I wouldn't be worrying about lying about his results but getting him into a school where they care about the students well being more than the results they like to claim for themselves.

BraveGoldie · 14/09/2020 13:28

I think it's worth taking a step back OP. You don't seem to believe in your son's ability to pass and see him as so fragile you have to lie to him... even if you tell him positive things with your words, he will feel those messages and may well be one of the causes of his low self esteem.

believe in him and his resilience and he might start to too.... ?

Wheresthebiffer2 · 14/09/2020 13:30

No, I wouldn't tell a lie about that. Your child is going to be a teenager soon, and you need to have a trusting relationship with them. It's wrong.

Flamingolingo · 14/09/2020 13:30

You’re not helping him in the long run though. If he doesn’t pass he doesn’t pass and children (people) really do need to learn that. You won’t be able to lie about the next one. If he doesn’t pass you’ll just have to address it and focus on the fact that he’s lucky to have other options.

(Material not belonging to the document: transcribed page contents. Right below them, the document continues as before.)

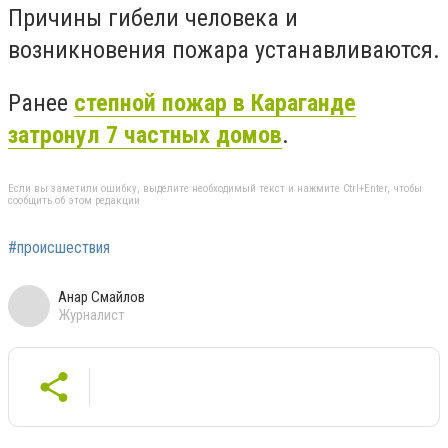
Причины гибели человека и
возникновения пожара устанавливаются.
Ранее
степной пожар в Караганде
затронул 7 частных домов
.
Если вы заметили ошибку, выделите необходимый текст и нажмите Ctrl+Enter, чтобы
сообщить об этом редакции
#происшествия
Анар Смайлов
Журналист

ancientgran · 14/09/2020 13:31

We live in a grammar area and quite honestly people laugh at the kids who say they passed but aren't going to go, not to their faces hopefully but it is a local joke. So many do it. If you aren't going to take a place you are wasting everyone's time doing this.

Xiaoxiong · 14/09/2020 13:32

Another one to say that bubblesgun's advice is spot on - definitely do that. You don't build kids' self confidence by fibbing to them about how well they did, especially a bright one who can probably figure out for themselves how well they likely did. I wonder why it is that you are even entertaining the idea that he might fail, given that a) he's bright and b) you've had a tutor for 2 years.

Given how bright he is, could he be picking up on the fact that you think he might fail, and then taking a hit to his self-esteem because he thinks his own mother expects him to fail?

pastandpresent · 14/09/2020 13:32

I would ask dc if he wants to take it or not. Then if he wants to, will tell him the result.
Why worried anyway, if he has sailed through the mocks. If he failed because he's got exam nerve but not because of his ability, isn't it better for him to know the results, and why to prepare for the future? Especially this will not determine anything.